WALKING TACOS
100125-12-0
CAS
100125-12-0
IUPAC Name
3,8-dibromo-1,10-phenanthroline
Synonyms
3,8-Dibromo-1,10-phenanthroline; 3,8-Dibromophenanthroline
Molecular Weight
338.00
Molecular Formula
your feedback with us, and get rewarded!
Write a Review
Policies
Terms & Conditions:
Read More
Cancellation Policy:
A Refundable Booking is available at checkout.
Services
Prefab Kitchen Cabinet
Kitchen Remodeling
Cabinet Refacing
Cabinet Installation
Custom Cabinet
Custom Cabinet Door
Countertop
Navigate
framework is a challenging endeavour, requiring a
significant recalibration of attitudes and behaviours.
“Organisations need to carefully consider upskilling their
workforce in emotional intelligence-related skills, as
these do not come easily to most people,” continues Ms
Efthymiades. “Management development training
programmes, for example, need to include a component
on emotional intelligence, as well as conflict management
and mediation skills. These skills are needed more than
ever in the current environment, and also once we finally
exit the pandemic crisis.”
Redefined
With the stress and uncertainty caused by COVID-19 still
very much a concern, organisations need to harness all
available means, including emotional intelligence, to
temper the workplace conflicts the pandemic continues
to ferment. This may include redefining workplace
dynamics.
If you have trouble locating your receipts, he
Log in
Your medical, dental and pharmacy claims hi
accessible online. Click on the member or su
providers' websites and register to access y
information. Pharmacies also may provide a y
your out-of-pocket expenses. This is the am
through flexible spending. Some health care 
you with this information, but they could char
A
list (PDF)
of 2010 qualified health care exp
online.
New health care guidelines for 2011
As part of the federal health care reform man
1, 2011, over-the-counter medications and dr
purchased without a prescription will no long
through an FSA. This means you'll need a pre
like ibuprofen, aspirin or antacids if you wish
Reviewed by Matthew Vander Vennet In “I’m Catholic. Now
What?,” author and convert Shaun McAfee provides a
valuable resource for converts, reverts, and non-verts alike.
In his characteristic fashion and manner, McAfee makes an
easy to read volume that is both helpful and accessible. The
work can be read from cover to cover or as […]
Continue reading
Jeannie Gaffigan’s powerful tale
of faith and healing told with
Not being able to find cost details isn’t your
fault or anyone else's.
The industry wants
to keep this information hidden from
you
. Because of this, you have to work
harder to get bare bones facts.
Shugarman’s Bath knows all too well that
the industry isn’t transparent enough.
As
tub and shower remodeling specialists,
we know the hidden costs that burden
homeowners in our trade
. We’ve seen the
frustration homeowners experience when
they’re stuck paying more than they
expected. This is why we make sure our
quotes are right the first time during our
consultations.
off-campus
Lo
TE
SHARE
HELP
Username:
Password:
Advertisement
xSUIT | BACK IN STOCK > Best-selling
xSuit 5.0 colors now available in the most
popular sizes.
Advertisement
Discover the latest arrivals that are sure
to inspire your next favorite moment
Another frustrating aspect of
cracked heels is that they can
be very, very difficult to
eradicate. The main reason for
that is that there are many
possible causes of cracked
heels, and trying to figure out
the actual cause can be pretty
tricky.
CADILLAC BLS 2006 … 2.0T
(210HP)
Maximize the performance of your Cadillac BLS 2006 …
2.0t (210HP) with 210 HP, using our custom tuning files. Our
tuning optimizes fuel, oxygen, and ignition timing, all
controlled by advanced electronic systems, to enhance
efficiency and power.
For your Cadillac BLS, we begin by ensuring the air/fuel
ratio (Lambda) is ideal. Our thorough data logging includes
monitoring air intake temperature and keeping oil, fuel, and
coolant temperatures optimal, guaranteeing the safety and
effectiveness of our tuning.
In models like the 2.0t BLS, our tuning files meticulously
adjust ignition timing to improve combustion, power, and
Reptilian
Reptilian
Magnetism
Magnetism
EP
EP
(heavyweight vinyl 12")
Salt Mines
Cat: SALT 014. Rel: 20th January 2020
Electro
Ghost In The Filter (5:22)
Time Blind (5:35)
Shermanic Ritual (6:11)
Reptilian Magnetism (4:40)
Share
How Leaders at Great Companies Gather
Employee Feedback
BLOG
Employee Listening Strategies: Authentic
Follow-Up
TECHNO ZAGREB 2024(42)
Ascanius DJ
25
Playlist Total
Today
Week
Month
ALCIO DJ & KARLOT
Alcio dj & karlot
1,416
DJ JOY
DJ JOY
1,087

◆ **Work task**: Give the records above again in full, keeping every character unchanged.

◆ **Answer for the task**:
WALKING TACOS
100125-12-0
CAS
100125-12-0
IUPAC Name
3,8-dibromo-1,10-phenanthroline
Synonyms
3,8-Dibromo-1,10-phenanthroline; 3,8-Dibromophenanthroline
Molecular Weight
338.00
Molecular Formula
your feedback with us, and get rewarded!
Write a Review
Policies
Terms & Conditions:
Read More
Cancellation Policy:
A Refundable Booking is available at checkout.
Services
Prefab Kitchen Cabinet
Kitchen Remodeling
Cabinet Refacing
Cabinet Installation
Custom Cabinet
Custom Cabinet Door
Countertop
Navigate
framework is a challenging endeavour, requiring a
significant recalibration of attitudes and behaviours.
“Organisations need to carefully consider upskilling their
workforce in emotional intelligence-related skills, as
these do not come easily to most people,” continues Ms
Efthymiades. “Management development training
programmes, for example, need to include a component
on emotional intelligence, as well as conflict management
and mediation skills. These skills are needed more than
ever in the current environment, and also once we finally
exit the pandemic crisis.”
Redefined
With the stress and uncertainty caused by COVID-19 still
very much a concern, organisations need to harness all
available means, including emotional intelligence, to
temper the workplace conflicts the pandemic continues
to ferment. This may include redefining workplace
dynamics.
If you have trouble locating your receipts, he
Log in
Your medical, dental and pharmacy claims hi
accessible online. Click on the member or su
providers' websites and register to access y
information. Pharmacies also may provide a y
your out-of-pocket expenses. This is the am
through flexible spending. Some health care 
you with this information, but they could char
A
list (PDF)
of 2010 qualified health care exp
online.
New health care guidelines for 2011
As part of the federal health care reform man
1, 2011, over-the-counter medications and dr
purchased without a prescription will no long
through an FSA. This means you'll need a pre
like ibuprofen, aspirin or antacids if you wish
Reviewed by Matthew Vander Vennet In “I’m Catholic. Now
What?,” author and convert Shaun McAfee provides a
valuable resource for converts, reverts, and non-verts alike.
In his characteristic fashion and manner, McAfee makes an
easy to read volume that is both helpful and accessible. The
work can be read from cover to cover or as […]
Continue reading
Jeannie Gaffigan’s powerful tale
of faith and healing told with
Not being able to find cost details isn’t your
fault or anyone else's.
The industry wants
to keep this information hidden from
you
. Because of this, you have to work
harder to get bare bones facts.
Shugarman’s Bath knows all too well that
the industry isn’t transparent enough.
As
tub and shower remodeling specialists,
we know the hidden costs that burden
homeowners in our trade
. We’ve seen the
frustration homeowners experience when
they’re stuck paying more than they
expected. This is why we make sure our
quotes are right the first time during our
consultations.
off-campus
Lo
TE
SHARE
HELP
Username:
Password:
Advertisement
xSUIT | BACK IN STOCK > Best-selling
xSuit 5.0 colors now available in the most
popular sizes.
Advertisement
Discover the latest arrivals that are sure
to inspire your next favorite moment
Another frustrating aspect of
cracked heels is that they can
be very, very difficult to
eradicate. The main reason for
that is that there are many
possible causes of cracked
heels, and trying to figure out
the actual cause can be pretty
tricky.
CADILLAC BLS 2006 … 2.0T
(210HP)
Maximize the performance of your Cadillac BLS 2006 …
2.0t (210HP) with 210 HP, using our custom tuning files. Our
tuning optimizes fuel, oxygen, and ignition timing, all
controlled by advanced electronic systems, to enhance
efficiency and power.
For your Cadillac BLS, we begin by ensuring the air/fuel
ratio (Lambda) is ideal. Our thorough data logging includes
monitoring air intake temperature and keeping oil, fuel, and
coolant temperatures optimal, guaranteeing the safety and
effectiveness of our tuning.
In models like the 2.0t BLS, our tuning files meticulously
adjust ignition timing to improve combustion, power, and
Reptilian
Reptilian
Magnetism
Magnetism
EP
EP
(heavyweight vinyl 12")
Salt Mines
Cat: SALT 014. Rel: 20th January 2020
Electro
Ghost In The Filter (5:22)
Time Blind (5:35)
Shermanic Ritual (6:11)
Reptilian Magnetism (4:40)
Share
How Leaders at Great Companies Gather
Employee Feedback
BLOG
Employee Listening Strategies: Authentic
Follow-Up
TECHNO ZAGREB 2024(42)
Ascanius DJ
25
Playlist Total
Today
Week
Month
ALCIO DJ & KARLOT
Alcio dj & karlot
1,416
DJ JOY
DJ JOY
1,087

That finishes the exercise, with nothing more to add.